A smaller trail split away and led a few hundred feet to a level clearing in the sagebrush.
They dismounted. Rich lifted a heavy saddlebag from behind Saturn's saddle. From its supple
rubber lining, he poured water into two shallow pans for the horses and dogs. Delsie and Rich
sat together on a large rock looking westward, with bottles of water and strips of Rich's
homemade elk jerky.
This far to the west, Ahwatukee was only a thin strip of suburbs, hugging the edge of the
foothills. Beyond that, the Sonoran desert spread across ten flat miles to the Gila Range, where
the day's sun was descending. The shadow lengthened across the valley and the sky behind the
distant mountains ignited into an orange blaze as they watched. Delsie leaned into Rich, and he
wrapped her in one arm against him. Firmin and Andre had circled into naps on the dust, and
Saturn and Baker waited patiently as the family enjoyed quality time in one another's company.
Still, Delsie felt an un-nameable distance in Rich, one which she had begun to sense
slowly over several months. Perhaps it was nothing. But, her intuition told her that he was
thinking things he could not, or would not, articulate. Whatever it may be, she knew that its
antidote was communication. But should she be the one to initiate it? Should she wait until he is
ready? Will she be able to know when that time arrives? Will he open the subject himself?
Probably not, without prompting from her, she decided. He had once been a prolific
communicator. Now, it seemed as though he had drifted from her, somehow. Most disturbingly,
he had become physically distant. She wanted to resist reflexively questioning whether he still
found her attractive; that seemed too cliché an explanation, and borne from insecurity rather than
rationality. In her late thirties, she was still fit, as slim as ever, and she hadn't noticed a decline
in the visual attention she seemed to receive from men wherever she went. Maybe it was a
normal complacency that should be expected this far into any marriage. Even on calm waters,
two un-tethered boats will almost imperceptibly place distance between themselves, until the gap
becomes unreachable. Communication is the tether. She must open a dialogue, she decided.
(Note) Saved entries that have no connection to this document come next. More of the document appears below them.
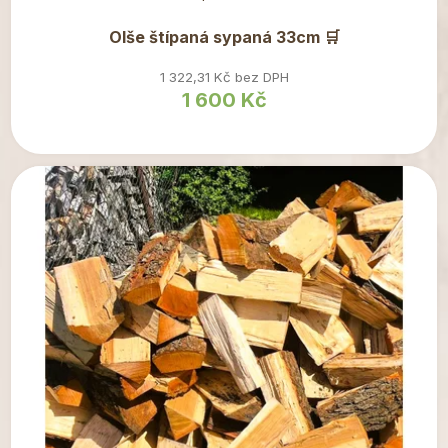
Olše štípaná sypaná 33cm 🛒
1 322,31 Kč bez DPH
1 600 Kč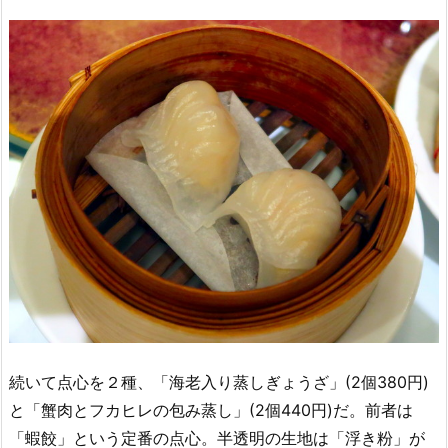
続いて点心を２種、「海老入り蒸しぎょうざ」(2個380円)
と「蟹肉とフカヒレの包み蒸し」(2個440円)だ。前者は
「蝦餃」という定番の点心。半透明の生地は「浮き粉」が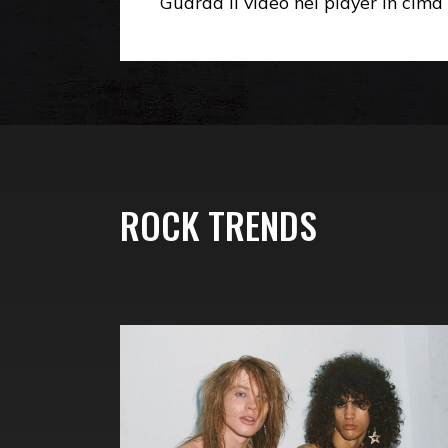
Guarda il video nel player in cima
ROCK TRENDS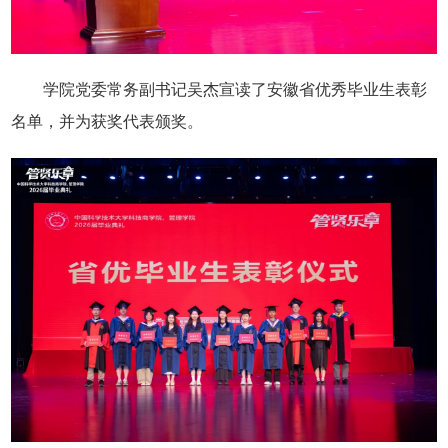
学院党委常务副书记吴杰宣读了安徽省优秀毕业生表彰
名单，并为获奖代表颁奖。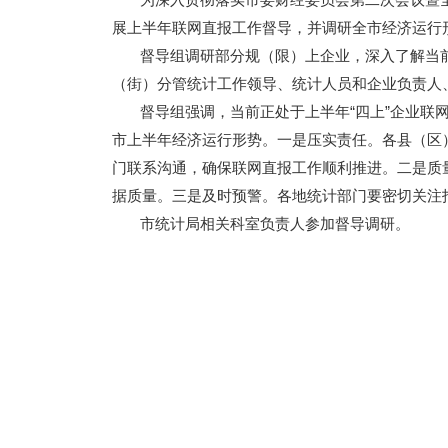
展上半年联网直报工作督导，并调研全市经济运行
督导组调研部分规（限）上企业，深入了解当前
（街）分管统计工作领导、统计人员和企业负责人
督导组强调，当前正处于上半年“四上”企业联网
市上半年经济运行形势。一是压实责任。各县（区
门联系沟通，确保联网直报工作顺利推进。二是质
据质量。三是及时预警。各地统计部门要密切关注
市统计局相关科室负责人参加督导调研。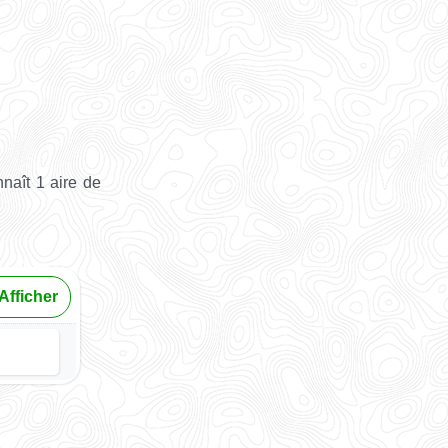
naît 1 aire de
Afficher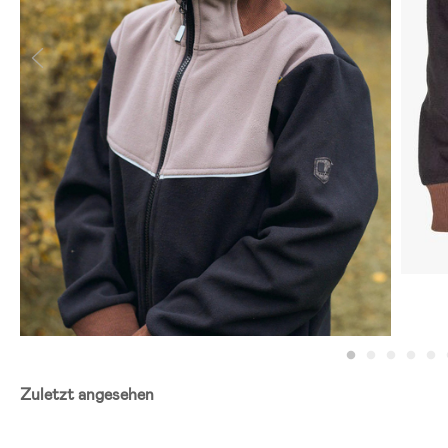
Zuletzt angesehen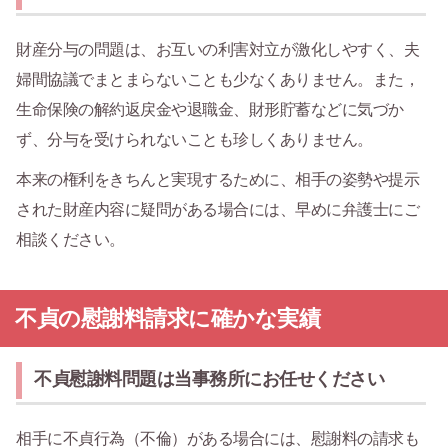
財産分与の問題は、お互いの利害対立が激化しやすく、夫
婦間協議でまとまらないことも少なくありません。また，
生命保険の解約返戻金や退職金、財形貯蓄などに気づか
ず、分与を受けられないことも珍しくありません。
本来の権利をきちんと実現するために、相手の姿勢や提示
された財産内容に疑問がある場合には、早めに弁護士にご
相談ください。
不貞の慰謝料請求に確かな実績
不貞慰謝料問題は当事務所にお任せください
相手に不貞行為（不倫）がある場合には、慰謝料の請求も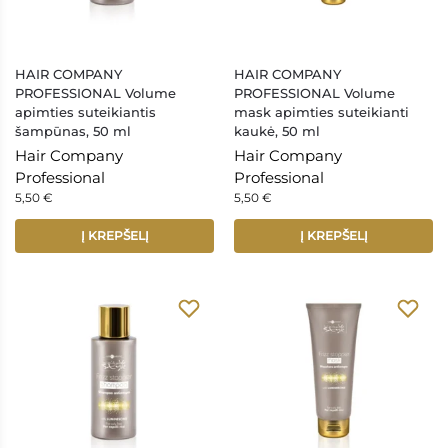
HAIR COMPANY
HAIR COMPANY
PROFESSIONAL Volume
PROFESSIONAL Volume
apimties suteikiantis
mask apimties suteikianti
šampūnas, 50 ml
kaukė, 50 ml
Hair Company
Hair Company
Professional
Professional
5,50
€
5,50
€
Į KREPŠELĮ
Į KREPŠELĮ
But, not now. The matter had already tarnished a breathtaking sunset within her own mind. She
would not venture to open what might be an uncomfortable topic with him at such a heavenly
moment as this.
"Better start back. It'll be dark before we get back to the truck," he said. Fortunately, a
swollen orange moon was hovering low over Mesa, and as it rose it helped illuminate their
footing. The dogs led the way back. Coyotes sounded lonesome cries, a reminder that this was
wild country, despite its urban perimeter. The coyote were the largest predators in the park. She
had never heard of Gila Monsters in the city. There were certainly diamondback rattlers and
scorpions in these mountains. She wondered whether a nocturnal coyote would challenge a party
of two humans on horseback, and two large dogs. She guessed not, but she was comforted to
know that Rich's Glock was in his saddlebag, just in case.
They rode past the rotunda to where the pass crossed the road, then hiked down to the
parking lot from there. They loaded the horses into the trailer in the darkness and drove home.
It had been a beautiful way to end the weekend. Tomorrow would begin another work week.
After a soak in the Jacuzzi tub at home, she felt refreshed both mentally and physically, and
ready to take on the world for another five days.